What this means for health, animal welfare and sustainability
The global humbling of the past year has taught us that health is holistic—it encompasses our own well-being alongside our environment’s and that of other species we share the planet with. For years, mounting research has shown that animal agriculture at its present scale is unsustainable in the long run, due to widespread deforestation, carbon emissions and unethical animal welfare conditions associated with the industry.
A study published in Environmental Science & Technology shows that in comparison to conventionally produced European meat, cultured meat involves approximately 7–45 percent lower energy use, 78–96 percent lower greenhouse gas emissions, 99 percent lower land use, and 82–96 percent lower water use depending on the product compared.
“This historic step moves us closer to a world where the majority of meat we eat will not require tearing down a single forest, displacing a single animal’s habitat or using a single drop of antibiotics”

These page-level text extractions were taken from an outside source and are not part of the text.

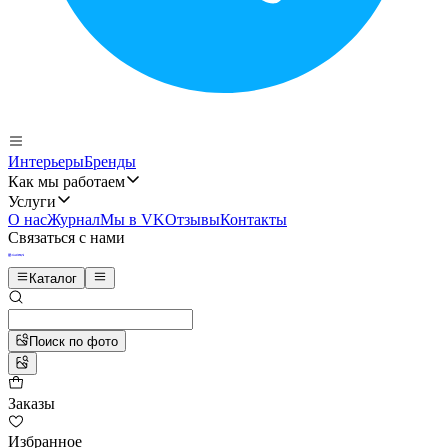
Интерьеры
Бренды
Как мы работаем
Услуги
О нас
Журнал
Мы в VK
Отзывы
Контакты
Связаться с нами
Каталог
Поиск по фото
Заказы
Избранное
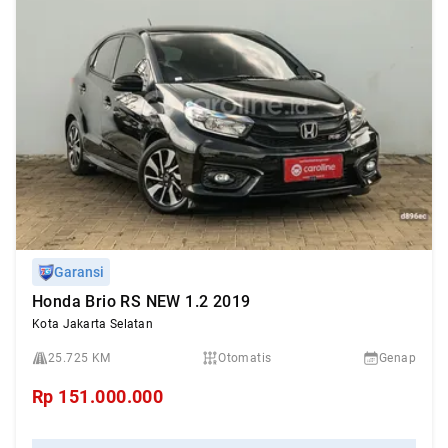
Garansi
Honda Brio RS NEW 1.2 2019
Kota Jakarta Selatan
25.725 KM
Otomatis
Genap
Rp
151.000.000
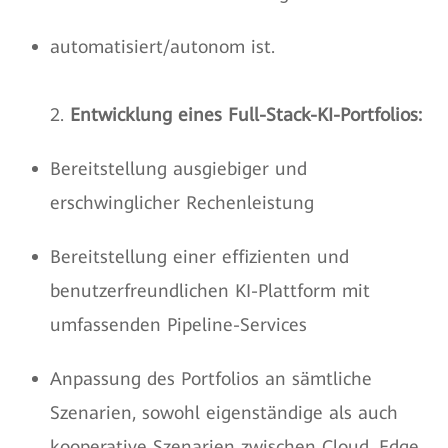
automatisiert/autonom ist.
2.
Entwicklung eines Full-Stack-KI-Portfolios:
Bereitstellung ausgiebiger und
erschwinglicher Rechenleistung
Bereitstellung einer effizienten und
benutzerfreundlichen KI-Plattform mit
umfassenden Pipeline-Services
Anpassung des Portfolios an sämtliche
Szenarien, sowohl eigenständige als auch
kooperative Szenarien zwischen Cloud, Edge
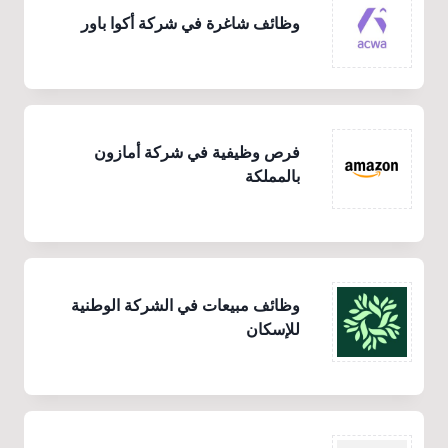
وظائف شاغرة في شركة أكوا باور
فرص وظيفية في شركة أمازون
بالمملكة
وظائف مبيعات في الشركة الوطنية
للإسكان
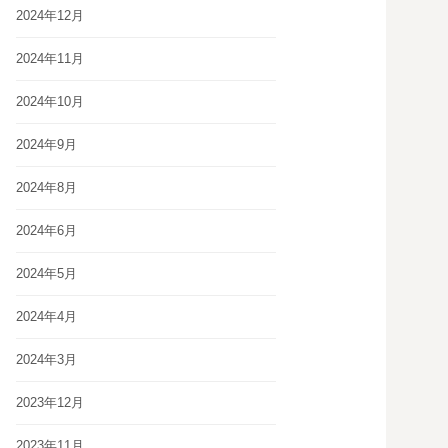
2024年12月
2024年11月
2024年10月
2024年9月
2024年8月
2024年6月
2024年5月
2024年4月
2024年3月
2023年12月
2023年11月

Conventional agriculture also has health implications for both human beings and animal. Poultry farming, for example, involves high doses of antibiotics used to sustain chickens in the cramped and uncomfortable conditions they are kept in (in the case of organic chickens, antibiotics are withheld, leading to plenty of suffering for chickens who are unable to get treatment for their illnesses). In the making of GOOD Meat’s cultured chicken, no antibiotics are used.
Eat Just’s humanely sourced chicken marks the first in what is hopefully a new generation of cultured meat products—satisfying and nutritious, without the ramifications of animal agriculture. As 1880 founder Marc Nicholson says: “This is a revolutionary step towards solving climate change and creating the opportunity to feed the world without overwhelming the planet.”